Tiegs coughed violently, the folding table executing a noisy spasm in time with his own convulsions.
“Anyway, take that as you will. It’s only just another theory. Oh and Phaedo, after he hears about all this, he bears witness to the end of the world. The end of one man’s world, at least—he watches Socrates die.”
“Jesus,” I muttered vacantly.
“So, Brother Leo,” said Tiegs, leaning just slightly
across the table, “are you gonna?”
I shifted in my chair. The persistent hum of the neon flowing above us zapped to an abrupt stop, then surged back to life.
“Am I gonna what?”
Tiegs was looking straight at me—I felt it—but I would not look at him.
“Appeal’s coming down any time now. You think you’ll be there when I drink the hemlock? I’d ask that you do so, if it’s alright with you. You can keep a look out for any … signs … any semblance of the coin flipping over.”
I’d dreamt about it once already: Tiegs in an ethereal chamber, smoke for a ceiling and darkness for walls, strapped down and shivering while all about him hordes of strangers watched in utter silence. They were strangers to him, but not to me; the cast of my past turned out in staggering numbers—long-gone acquaintances, old classmates and teachers, my family and friends. Mrs. Easterling with her colored pencils. Gracie Coolahan, twisting fingers through her woolly hair. Emily, expressionless, with an arm around Boots. A disappointed Katherine Barnes flanked by her anonymous TA. Everyone had come to see. But Fiona was not there.
And when the moment arrived, Tiegs froze in his folding chair. The executioner stepped forward, and I recognized him from his brown suit. I couldn’t get a reaction. I wanted all of them to speak, but no one would even look at me. “Say something!” I hollered at them, “Say something before it’s too late!”—but their mouths were sealed, and their eyes were fixed on Tiegs. I pushed my way to the front, and lowered my face to meet his. “Christ,” I shouted at him. “Won’t you say something about this, Michael?”
And he said: “Olam Haba.”
And I said: “Michael, I don’t know what that means.”

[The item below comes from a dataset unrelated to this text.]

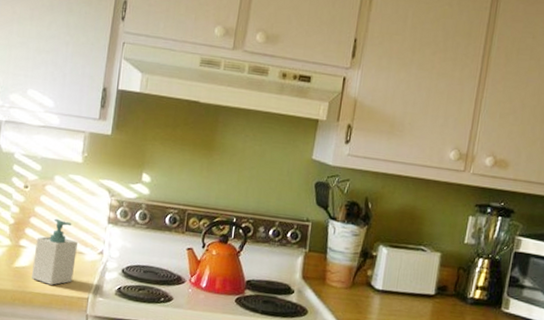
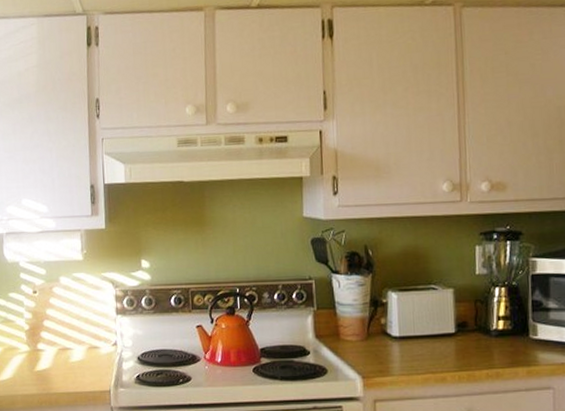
soap bottle: present [32,218,78,285] -> none [52,318,93,383]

And he said: “Don’t you understand, Brother Leo? You don’t get to know what everything means.”
EIGHT
THERESE CALLEY WAS AN UNBRIDLED MESS. AT thirty-three, her skin was cracked and scarred, her hands shook, and the whole of her abessive frame seemed ready to crumble into toxic dust at any moment. Her voice was like a long, slow car accident. Her eyes were so hollow they appeared to be deliberately retreating from the world outside her skull. She had rosorial features, and her tongue, which she bit habitually, was speckled gray.